[Start of Attachment]
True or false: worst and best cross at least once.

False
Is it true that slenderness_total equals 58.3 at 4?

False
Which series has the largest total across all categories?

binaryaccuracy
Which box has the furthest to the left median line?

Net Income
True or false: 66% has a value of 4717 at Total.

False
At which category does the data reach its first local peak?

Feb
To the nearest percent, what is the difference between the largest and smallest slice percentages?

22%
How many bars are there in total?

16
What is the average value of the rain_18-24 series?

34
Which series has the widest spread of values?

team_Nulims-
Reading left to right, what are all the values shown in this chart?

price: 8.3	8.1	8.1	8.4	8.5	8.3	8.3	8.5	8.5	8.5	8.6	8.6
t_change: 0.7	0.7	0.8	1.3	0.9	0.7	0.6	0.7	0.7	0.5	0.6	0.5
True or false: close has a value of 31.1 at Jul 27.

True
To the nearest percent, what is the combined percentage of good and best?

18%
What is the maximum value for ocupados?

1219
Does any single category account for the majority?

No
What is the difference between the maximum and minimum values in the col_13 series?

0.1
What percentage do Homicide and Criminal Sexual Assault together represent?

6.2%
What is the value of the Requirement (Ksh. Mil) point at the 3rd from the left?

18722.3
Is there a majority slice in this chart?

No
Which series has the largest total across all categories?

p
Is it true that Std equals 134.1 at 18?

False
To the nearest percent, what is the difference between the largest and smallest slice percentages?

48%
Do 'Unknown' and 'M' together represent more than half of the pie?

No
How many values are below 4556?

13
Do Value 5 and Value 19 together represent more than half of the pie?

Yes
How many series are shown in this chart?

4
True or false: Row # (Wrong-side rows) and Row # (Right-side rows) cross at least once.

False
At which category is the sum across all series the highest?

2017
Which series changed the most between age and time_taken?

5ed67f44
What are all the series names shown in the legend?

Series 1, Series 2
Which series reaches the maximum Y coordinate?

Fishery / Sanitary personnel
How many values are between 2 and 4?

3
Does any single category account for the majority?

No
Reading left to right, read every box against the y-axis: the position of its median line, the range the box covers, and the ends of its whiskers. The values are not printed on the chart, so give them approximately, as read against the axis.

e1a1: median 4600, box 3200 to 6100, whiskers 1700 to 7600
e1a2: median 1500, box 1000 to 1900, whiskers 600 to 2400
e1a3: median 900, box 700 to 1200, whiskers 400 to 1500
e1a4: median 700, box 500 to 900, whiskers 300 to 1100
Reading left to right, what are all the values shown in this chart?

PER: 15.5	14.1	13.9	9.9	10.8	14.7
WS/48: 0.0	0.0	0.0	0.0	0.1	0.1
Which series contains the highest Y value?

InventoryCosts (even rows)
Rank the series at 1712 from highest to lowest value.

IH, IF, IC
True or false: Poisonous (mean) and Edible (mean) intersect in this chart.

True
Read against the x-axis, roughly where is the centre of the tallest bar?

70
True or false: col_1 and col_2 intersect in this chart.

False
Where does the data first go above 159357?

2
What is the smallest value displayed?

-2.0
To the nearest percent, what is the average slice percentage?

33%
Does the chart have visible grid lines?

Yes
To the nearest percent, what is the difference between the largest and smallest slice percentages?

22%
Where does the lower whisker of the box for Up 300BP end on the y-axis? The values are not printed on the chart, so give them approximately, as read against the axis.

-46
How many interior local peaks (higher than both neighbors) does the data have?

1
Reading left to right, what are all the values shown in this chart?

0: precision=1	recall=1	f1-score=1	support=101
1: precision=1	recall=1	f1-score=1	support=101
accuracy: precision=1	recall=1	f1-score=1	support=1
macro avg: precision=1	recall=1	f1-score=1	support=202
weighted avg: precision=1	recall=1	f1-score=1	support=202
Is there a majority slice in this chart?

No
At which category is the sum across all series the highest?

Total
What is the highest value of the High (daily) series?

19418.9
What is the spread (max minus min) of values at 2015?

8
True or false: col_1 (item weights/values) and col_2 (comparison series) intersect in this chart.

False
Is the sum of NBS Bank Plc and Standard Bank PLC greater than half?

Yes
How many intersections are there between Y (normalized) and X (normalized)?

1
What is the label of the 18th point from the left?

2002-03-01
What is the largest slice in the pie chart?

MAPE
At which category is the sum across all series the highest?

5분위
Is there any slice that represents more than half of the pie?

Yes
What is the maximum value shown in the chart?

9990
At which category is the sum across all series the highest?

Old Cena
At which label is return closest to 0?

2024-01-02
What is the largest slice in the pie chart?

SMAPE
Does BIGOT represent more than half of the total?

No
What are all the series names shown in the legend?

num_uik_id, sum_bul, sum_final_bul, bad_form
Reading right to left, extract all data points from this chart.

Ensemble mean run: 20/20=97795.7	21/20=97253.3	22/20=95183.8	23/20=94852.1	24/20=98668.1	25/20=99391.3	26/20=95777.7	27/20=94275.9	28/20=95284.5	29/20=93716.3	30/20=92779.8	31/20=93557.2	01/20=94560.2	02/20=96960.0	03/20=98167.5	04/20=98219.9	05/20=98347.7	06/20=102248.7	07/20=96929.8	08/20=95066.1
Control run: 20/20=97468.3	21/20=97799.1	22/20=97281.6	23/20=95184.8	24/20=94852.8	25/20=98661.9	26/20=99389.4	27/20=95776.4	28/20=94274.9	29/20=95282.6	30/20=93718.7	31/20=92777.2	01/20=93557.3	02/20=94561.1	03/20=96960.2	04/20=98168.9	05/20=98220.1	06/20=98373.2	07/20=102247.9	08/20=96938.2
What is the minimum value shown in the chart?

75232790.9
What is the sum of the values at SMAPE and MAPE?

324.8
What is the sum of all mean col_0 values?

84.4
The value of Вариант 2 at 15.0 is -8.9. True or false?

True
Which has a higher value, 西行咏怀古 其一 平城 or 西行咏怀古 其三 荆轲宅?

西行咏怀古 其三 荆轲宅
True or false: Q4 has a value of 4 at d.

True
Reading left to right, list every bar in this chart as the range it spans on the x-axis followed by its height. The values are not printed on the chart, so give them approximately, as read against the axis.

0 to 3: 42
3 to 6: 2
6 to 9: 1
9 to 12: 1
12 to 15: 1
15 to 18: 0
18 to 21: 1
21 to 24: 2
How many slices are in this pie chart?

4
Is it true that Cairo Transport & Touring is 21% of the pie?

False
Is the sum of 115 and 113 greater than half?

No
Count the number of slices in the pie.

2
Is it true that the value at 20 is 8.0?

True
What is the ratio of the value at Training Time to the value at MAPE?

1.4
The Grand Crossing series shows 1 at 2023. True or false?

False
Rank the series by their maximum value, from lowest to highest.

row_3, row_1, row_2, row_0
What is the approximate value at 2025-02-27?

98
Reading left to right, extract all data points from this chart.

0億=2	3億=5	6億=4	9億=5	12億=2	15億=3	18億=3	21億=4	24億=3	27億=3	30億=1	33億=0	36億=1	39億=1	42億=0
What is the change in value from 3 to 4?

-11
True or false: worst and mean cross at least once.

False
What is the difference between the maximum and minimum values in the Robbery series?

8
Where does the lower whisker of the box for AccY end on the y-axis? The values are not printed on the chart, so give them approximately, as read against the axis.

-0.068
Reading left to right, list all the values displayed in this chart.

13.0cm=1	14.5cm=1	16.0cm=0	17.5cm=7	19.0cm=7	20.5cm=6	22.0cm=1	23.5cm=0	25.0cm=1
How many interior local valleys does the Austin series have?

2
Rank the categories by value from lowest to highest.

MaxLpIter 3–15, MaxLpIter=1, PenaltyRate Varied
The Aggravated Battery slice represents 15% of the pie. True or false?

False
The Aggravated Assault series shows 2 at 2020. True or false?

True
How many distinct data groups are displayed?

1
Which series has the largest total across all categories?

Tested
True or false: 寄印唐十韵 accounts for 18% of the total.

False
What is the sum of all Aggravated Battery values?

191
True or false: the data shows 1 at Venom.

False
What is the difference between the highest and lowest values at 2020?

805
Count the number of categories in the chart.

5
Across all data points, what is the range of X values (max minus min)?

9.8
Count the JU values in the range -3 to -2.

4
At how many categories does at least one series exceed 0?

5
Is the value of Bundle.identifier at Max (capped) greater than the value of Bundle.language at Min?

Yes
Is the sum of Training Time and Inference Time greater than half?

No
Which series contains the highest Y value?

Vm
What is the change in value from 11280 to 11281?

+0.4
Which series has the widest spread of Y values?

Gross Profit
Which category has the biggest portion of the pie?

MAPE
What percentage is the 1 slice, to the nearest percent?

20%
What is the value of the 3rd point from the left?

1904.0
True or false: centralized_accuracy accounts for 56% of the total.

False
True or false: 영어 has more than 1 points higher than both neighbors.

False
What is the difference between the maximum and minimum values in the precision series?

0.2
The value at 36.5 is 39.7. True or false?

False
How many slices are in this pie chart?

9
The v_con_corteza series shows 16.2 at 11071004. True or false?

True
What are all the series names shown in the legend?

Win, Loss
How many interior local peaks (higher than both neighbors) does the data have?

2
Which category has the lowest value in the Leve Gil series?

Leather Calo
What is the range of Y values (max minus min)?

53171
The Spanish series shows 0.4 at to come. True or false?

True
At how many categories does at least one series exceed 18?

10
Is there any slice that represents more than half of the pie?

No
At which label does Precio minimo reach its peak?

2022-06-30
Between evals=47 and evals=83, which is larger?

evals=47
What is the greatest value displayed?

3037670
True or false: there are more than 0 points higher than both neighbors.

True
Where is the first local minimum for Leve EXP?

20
[End of Attachment]
## [WHAT YOU SHOULD DO]
Give the listing again word for word, starting at its first line and ending with the line that contains "Which box has".

## [TASK SOLUTION]
True or false: worst and best cross at least once.

False
Is it true that slenderness_total equals 58.3 at 4?

False
Which series has the largest total across all categories?

binaryaccuracy
Which box has the furthest to the left median line?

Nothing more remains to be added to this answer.